En tant que citoyens, nous ne pouvons qu’être révoltés par la décision du gouvernement de faire passer en force la réforme pour la privatisation universelle des retraites via le 49.3. Le principe de précaution devrait s’appliquer aussi aux gouvernants et à leurs décisions politiques. Ce projet de loi injuste est décrié par la majorité de la population française depuis des mois. Il a donné lieu à de nombreuses manifestations et de multiples rassemblements. Dès lors, comment ne pas penser que cette décision de 49.3 va donner lieu à des mobilisations dans la continuité des précédentes, intensifiées et radicalisées ?
Il est inadmissible voire criminel de priver la démocratie de contre-pouvoirs : celui du Parlement, celui des corps intermédiaires, celui de la société, celui que représente la rue. En faisant passer, « en même temps » que ce 49.3 une interdiction de rassemblement de plus de 5 000 personnes, la logique est claire : museler fermement la contestation de cette réforme. Cette façon de faire est dangereuse car un tel mépris du peuple et un tel déni de démocratie pourraient bien se révéler contre-productifs et multiplier au contraire des actes de contestation diversifiés et de plus en plus radicaux, avec, en face, une répression elle aussi toujours plus radicale. Il est dangereux pour tout le monde d’ériger les abus de pouvoirs en pratique usuelle.
La démocratie, première victime de l'épidémie ?
La nécessaire organisation à mettre en place pour faire face à l’épidémie de coronavirus est ici doublement instrumentalisée : une première fois pour fournir l’espace de discussion où se décrète le 49.3, et une seconde fois lorsque, sous prétexte sanitaire, les grands rassemblements sont interdits pour éviter la transmission du virus. La démocratie sera-t-elle une des victimes françaises du COVID-19 ?
Nous observons bien qu’il s’agit de décisions politiques qui se déploient sous nos yeux. Et nous comprenons bien que le « débat » démocratique, sur un sujet aussi important que nos conditions de vie après nos années de travail, est devenu un mot creux synonyme d’acquiescement docile.
En tant que soignants, en tant que médecins, nous nous posons la question de savoir s’il n’est pas criminel, alors même que l’hôpital public est en cours de destruction, d’imposer une charge supplémentaire aux soignants et aux patients : celle des futurs blessés des manifestations à venir, des futurs mutilés, de tous les traumatisés physiques et psychiques à venir ?
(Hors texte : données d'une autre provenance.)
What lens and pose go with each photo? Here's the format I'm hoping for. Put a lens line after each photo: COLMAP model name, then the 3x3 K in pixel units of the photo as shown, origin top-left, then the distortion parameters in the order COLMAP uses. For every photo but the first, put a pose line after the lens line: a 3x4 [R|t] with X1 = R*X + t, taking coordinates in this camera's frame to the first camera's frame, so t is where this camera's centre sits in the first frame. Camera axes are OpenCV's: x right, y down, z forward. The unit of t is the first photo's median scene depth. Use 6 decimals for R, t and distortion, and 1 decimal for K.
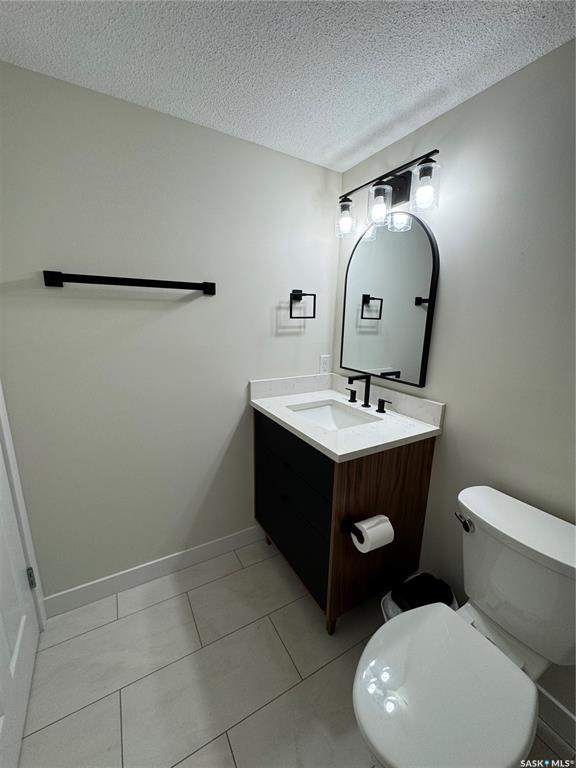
lens RADIAL K [[305.8, 0, 288.0], [0, 305.8, 384.0], [0, 0, 1]] dist [-0.001791, 0.000028]
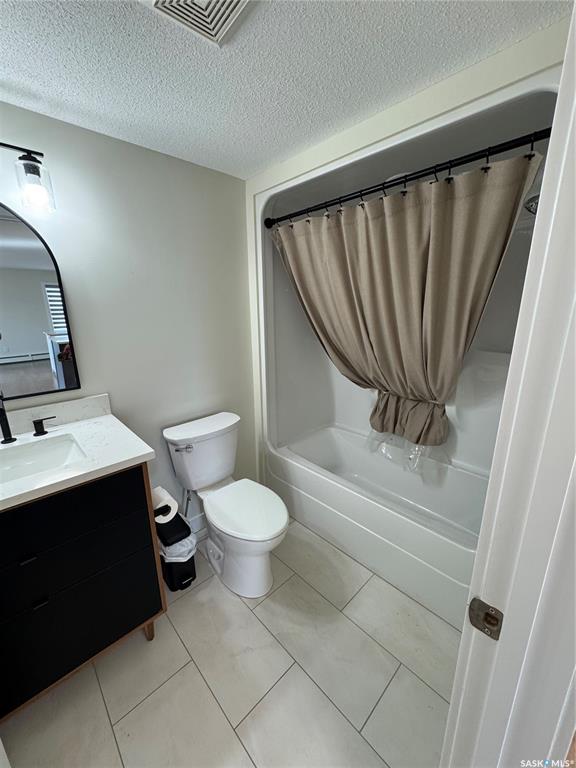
lens RADIAL K [[305.8, 0, 288.0], [0, 305.8, 384.0], [0, 0, 1]] dist [-0.001791, 0.000028]
pose [[-0.235814, -0.260112, 0.936341, -0.693130], [0.220580, 0.924038, 0.312247, -0.169956], [-0.946434, 0.280170, -0.160525, 0.507586]]
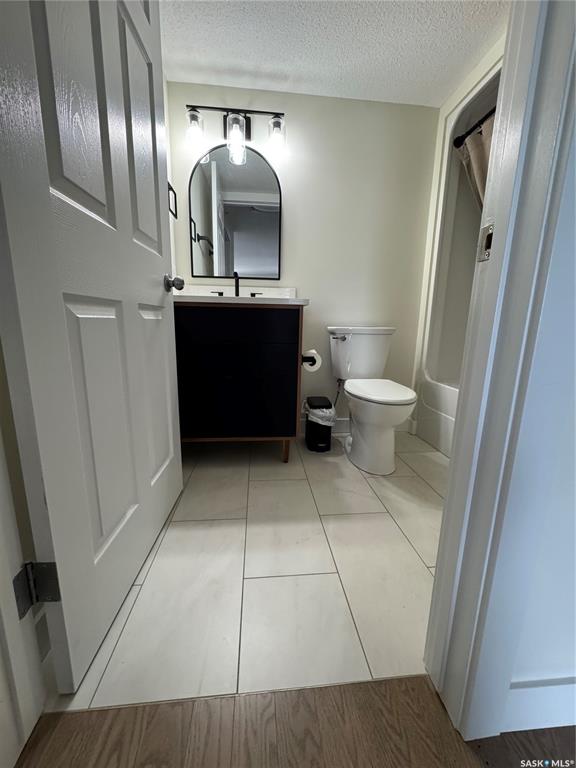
lens RADIAL K [[303.1, 0, 288.0], [0, 303.1, 384.0], [0, 0, 1]] dist [-0.013360, -0.000192]
pose [[0.412077, -0.196549, 0.889697, -0.955124], [0.189360, 0.973610, 0.127381, 0.328801], [-0.891255, 0.115982, 0.438421, 0.388924]]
Comble du sordide, l’agenda de ce pouvoir abusif se télescope avec celui de la promotion, dans le monde du cinéma, d’un cinéaste fortement suspect d’abus sexuels et de la banalisation de ces actes sous prétexte de ses œuvres. La honte. La colère. Cette fin de mois de février 2020 en France, sera donc celle de la consécration des abus.
Le 29 février est pourtant une date rare, nous ne risquons pas d’oublier celui-là. Il est nécessaire de se soulever, de s’insurger contre ce qui, de l’abus, peut pourrir l’ensemble du corps social.
En tant que professionnels des soins psychiques, nous savons ce qu’il en coûte de ne pas nommer l’abus, de ne pas nommer les meurtres d’âmes et de corps, de ne pas s’y opposer fermement : cela provoque du trauma et de la honte. La lutte contre la banalisation, voire la silenciation, des abus est notre devoir pour remettre le monde à l’endroit et redonner du sens aux mots, aux actions et aux choses.